WHAT BENEFITS DO NON-EXEMPT EMPLOYEES RECEIVE?
Non-exempt employees are entitled to overtime pay of time and a half (1 ½ times your regular hourly rate) for any work performed in excess of eight (8) hours per day or forty (40) hours per week.
If you work more than 12 hours in a single day, you are entitled to double-time pay (pay at 2 times your hourly rate) for anything worked in excess of 12 hours. For example, if you work 14 hours in a single day, you are entitled to 8 hours of regular pay, 4 hours of overtime pay (1 ½ times the regular pay), and 2 hours of double-time pay (2 times the regular-pay). Additionally, if you work 7 days in a row in a single week, there are special rules governing that seventh day worked. Specifically, on that seventh consecutive day worked, you are entitled to overtime pay for the first 8 hours worked, and double-time pay for any time worked in excess of 8 hours. Again, this particular rule only applies for employees working 7 consecutive days in a week.
Non-exempt employees are entitled to meal breaks. Specifically, employees are entitled to a 30- minute duty-free meal break for every 5 hours worked. The first meal period must begin within the first 5 hours worked each day. If an employee works 10 hours, he/she must take the second 30-minute duty-free meal period within the next 5 hours worked.

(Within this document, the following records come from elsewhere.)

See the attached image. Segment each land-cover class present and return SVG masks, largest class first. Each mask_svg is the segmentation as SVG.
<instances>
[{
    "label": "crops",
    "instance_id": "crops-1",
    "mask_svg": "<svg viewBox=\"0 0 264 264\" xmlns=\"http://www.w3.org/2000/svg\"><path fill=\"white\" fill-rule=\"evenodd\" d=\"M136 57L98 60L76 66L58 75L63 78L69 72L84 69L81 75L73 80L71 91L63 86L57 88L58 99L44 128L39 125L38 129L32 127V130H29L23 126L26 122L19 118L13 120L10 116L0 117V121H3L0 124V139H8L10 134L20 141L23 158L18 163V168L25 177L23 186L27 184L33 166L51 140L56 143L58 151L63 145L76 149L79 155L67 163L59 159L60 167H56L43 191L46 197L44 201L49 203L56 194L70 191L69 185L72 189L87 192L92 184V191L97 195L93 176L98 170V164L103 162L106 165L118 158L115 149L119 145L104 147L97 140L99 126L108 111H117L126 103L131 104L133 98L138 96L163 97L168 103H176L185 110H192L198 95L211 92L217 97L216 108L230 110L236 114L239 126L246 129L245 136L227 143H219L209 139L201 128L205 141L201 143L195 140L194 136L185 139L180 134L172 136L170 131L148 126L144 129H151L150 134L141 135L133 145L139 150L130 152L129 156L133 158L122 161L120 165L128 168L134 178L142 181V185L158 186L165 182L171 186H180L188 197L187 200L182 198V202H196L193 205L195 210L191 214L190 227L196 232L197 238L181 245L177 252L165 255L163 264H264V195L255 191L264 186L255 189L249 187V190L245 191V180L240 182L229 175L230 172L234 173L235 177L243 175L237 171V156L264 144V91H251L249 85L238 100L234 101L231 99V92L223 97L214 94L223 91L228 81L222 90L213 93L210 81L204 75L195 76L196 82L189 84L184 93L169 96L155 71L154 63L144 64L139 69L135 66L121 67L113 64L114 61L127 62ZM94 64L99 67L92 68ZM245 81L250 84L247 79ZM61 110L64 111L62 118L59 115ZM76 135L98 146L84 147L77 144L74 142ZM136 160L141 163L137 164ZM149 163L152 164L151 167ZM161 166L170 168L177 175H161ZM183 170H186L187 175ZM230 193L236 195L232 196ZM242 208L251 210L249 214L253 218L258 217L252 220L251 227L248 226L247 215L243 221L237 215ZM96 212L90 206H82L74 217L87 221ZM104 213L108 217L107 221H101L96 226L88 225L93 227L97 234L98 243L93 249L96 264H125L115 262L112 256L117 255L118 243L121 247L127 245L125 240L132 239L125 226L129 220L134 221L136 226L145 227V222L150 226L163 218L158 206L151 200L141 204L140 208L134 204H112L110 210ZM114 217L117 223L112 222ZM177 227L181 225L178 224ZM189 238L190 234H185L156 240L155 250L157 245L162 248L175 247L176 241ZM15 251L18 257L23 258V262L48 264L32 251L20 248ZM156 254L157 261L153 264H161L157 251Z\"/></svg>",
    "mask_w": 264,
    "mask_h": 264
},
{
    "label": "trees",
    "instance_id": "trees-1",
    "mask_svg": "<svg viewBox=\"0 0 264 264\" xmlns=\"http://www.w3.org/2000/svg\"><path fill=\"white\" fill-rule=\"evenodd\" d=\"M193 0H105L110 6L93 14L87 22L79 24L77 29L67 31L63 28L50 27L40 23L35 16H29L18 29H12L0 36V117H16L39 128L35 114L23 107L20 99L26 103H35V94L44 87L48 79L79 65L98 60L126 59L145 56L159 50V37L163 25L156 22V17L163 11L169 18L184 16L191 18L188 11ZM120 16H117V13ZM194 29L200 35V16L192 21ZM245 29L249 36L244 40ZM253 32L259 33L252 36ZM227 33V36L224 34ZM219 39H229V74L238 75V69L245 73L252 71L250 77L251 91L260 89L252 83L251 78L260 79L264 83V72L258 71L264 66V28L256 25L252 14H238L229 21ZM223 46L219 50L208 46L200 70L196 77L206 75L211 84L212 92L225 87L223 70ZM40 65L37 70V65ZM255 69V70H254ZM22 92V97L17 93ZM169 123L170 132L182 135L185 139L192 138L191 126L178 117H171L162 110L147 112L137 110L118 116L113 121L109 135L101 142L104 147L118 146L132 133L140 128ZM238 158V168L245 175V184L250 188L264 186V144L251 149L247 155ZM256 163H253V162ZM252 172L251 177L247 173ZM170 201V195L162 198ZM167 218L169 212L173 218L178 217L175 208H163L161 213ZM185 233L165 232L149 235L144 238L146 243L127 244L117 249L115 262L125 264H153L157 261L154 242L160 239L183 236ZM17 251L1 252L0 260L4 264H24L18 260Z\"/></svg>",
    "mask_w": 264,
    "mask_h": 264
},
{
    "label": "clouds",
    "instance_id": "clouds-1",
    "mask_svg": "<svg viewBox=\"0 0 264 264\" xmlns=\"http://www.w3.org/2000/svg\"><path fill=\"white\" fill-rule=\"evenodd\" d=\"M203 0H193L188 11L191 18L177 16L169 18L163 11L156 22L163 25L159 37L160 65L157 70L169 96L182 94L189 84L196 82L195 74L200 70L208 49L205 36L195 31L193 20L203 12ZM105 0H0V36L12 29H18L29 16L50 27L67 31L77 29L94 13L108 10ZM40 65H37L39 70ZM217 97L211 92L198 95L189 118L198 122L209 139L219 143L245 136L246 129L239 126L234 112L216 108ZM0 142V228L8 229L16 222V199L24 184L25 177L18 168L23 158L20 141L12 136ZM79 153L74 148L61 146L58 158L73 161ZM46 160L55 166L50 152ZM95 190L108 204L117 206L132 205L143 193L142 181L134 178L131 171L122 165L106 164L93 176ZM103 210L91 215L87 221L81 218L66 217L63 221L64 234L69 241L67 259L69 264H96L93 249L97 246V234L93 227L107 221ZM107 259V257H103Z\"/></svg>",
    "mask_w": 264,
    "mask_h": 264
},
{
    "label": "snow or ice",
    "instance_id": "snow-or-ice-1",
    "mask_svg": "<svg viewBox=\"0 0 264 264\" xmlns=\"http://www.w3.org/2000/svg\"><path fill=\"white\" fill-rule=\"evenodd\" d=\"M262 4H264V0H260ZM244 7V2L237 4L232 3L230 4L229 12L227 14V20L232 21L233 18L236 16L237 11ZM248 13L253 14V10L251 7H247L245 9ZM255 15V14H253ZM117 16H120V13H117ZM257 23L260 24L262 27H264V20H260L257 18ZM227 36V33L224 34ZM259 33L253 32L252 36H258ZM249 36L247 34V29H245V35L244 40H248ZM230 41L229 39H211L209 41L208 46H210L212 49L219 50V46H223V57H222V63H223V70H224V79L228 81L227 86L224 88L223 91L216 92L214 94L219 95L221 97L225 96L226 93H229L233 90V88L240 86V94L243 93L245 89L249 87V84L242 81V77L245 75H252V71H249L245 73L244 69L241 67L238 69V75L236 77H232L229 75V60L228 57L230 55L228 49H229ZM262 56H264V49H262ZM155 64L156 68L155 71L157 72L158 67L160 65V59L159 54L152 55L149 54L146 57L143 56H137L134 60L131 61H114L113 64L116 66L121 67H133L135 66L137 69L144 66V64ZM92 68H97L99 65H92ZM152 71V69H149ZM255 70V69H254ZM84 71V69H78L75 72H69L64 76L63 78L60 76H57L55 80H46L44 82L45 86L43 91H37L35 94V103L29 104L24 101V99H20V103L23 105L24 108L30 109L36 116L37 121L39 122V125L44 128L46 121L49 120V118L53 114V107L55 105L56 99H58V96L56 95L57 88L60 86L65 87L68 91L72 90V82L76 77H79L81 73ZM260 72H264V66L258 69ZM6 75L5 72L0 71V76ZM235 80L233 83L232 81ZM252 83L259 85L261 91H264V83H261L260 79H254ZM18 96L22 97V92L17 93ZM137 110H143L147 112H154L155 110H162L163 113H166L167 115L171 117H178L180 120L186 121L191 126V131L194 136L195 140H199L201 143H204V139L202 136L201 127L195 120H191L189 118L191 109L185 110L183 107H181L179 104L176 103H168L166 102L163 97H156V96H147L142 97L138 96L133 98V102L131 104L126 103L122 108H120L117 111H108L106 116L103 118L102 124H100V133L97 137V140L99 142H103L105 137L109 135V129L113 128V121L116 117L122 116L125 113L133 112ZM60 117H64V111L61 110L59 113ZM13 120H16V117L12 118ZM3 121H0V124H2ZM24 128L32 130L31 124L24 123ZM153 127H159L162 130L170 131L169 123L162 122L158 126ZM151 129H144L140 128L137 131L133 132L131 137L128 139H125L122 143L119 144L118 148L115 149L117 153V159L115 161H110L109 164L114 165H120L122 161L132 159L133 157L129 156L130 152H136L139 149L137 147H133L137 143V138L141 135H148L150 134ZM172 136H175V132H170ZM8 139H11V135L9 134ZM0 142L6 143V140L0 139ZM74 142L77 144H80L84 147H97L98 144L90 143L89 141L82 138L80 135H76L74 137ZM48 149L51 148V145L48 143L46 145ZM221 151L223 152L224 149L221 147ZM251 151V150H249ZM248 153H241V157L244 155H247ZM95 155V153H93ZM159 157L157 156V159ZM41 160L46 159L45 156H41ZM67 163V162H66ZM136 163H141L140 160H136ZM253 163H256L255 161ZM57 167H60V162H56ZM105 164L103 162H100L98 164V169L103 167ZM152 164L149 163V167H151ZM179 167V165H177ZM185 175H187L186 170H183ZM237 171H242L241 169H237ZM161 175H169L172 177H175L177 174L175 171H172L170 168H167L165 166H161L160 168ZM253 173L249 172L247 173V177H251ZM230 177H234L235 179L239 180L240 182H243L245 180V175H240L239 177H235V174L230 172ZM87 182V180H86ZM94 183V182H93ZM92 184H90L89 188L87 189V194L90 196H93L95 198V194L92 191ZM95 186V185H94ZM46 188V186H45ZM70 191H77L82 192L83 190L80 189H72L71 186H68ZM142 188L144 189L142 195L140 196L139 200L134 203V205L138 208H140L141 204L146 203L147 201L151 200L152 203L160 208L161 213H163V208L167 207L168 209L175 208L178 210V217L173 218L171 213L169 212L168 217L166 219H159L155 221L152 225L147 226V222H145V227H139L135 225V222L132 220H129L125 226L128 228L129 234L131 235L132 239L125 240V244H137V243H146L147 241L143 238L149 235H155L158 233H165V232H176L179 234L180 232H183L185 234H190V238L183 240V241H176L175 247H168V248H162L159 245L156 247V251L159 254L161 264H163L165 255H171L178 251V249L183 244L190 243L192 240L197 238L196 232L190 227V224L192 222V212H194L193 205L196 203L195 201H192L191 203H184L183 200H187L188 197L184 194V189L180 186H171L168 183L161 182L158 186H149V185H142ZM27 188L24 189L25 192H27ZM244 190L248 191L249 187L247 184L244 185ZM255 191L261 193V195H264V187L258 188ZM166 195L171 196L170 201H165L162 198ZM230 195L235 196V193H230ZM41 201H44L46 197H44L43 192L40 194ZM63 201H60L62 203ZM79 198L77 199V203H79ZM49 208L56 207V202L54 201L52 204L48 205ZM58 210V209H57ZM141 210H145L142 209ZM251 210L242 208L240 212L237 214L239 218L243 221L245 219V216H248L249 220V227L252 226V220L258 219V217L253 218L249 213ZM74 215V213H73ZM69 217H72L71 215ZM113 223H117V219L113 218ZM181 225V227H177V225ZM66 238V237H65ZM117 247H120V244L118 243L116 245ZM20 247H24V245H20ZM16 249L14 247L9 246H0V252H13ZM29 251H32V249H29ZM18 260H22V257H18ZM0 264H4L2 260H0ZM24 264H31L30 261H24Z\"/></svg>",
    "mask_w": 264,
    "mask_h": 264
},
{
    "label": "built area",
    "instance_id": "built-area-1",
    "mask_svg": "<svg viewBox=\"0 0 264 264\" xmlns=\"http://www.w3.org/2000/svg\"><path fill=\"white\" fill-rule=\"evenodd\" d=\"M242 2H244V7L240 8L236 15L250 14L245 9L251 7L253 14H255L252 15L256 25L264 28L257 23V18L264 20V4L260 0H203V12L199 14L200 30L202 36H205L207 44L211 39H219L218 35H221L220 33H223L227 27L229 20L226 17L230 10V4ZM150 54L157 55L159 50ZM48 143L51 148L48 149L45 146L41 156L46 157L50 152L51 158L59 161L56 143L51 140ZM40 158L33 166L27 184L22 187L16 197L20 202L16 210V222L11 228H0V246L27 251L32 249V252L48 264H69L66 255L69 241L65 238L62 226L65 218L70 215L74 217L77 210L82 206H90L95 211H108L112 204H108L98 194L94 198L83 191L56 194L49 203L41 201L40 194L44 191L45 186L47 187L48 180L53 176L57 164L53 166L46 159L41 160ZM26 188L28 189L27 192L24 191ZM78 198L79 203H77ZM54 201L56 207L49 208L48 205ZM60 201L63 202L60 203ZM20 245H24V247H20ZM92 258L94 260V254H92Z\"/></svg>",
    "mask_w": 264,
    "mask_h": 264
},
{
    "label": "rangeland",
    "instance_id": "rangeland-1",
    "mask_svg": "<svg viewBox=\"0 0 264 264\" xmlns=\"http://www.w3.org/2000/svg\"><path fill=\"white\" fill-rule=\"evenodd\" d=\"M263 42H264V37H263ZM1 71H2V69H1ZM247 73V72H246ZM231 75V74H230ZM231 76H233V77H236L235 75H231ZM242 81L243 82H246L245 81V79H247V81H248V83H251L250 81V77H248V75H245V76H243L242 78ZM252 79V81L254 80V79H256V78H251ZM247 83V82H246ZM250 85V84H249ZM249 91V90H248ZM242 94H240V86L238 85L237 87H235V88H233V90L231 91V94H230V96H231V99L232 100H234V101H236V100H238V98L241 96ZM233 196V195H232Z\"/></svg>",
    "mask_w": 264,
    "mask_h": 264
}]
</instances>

These 30-minute meal periods cannot be combined into a single one-hour break. Also, these meal periods are generally unpaid (meaning you are not paid during lunch, as long as it is truly duty-free and uninterrupted).
If an employer does not authorize you to take a 30-minute duty-free meal period for every 5 hours worked, you may be entitled to 1 hour of pay for every day that this occurs. Call for a free consultation.
Non-exempt employees are entitled to rest breaks. Specifically, employees are entitled to a 10- minute duty-free rest period for every 4 hours worked. The first rest break must occur within thefirst 4 hours worked, and the second must occur within the next 4 hours worked, etc. These rest breaks cannot be combined into a single long break. Also, rest breaks must be paid by the employer, meaning that the employee is still on the clock for the rest breaks. If an employer does not authorize you to take a 10-minute duty-free rest period for every 4 hours worked, you may be entitled to 1 hour of pay for every day that this occurs. Call for a free consultation.
“Waiting Time Penalties” (Failing To Pay Employee All Wages Owed At Termination)
In California, if an employee is fired or quits, he/she is entitled to all wages owed upon termination (different rules for being fired and quitting applies). An employee who is not paid all overtime due, that employee is entitled to “waiting time penalties” of 1 full day of pay for every day that the employer fails to pay these owed wages, up to a maximum of 30 days of pay.
Itemized Paystubs (Wage Statements)
In California, employees must be provided with a wage statement or pay stub that includes the hours worked during that pay period, the pay rate (including overtime pay rate), and the taxes taken out of each paycheck. An employee who is misclassified as emempt from overtime will often receive a paystub that does not include all hours worked, or the hourly rate. Instead, the pay stub may simply state “salary” and have a fixed dollar amount paid that pay period. This is improper, and any violation of the above may entitle the employee to waiting time penalties of up to $4,000.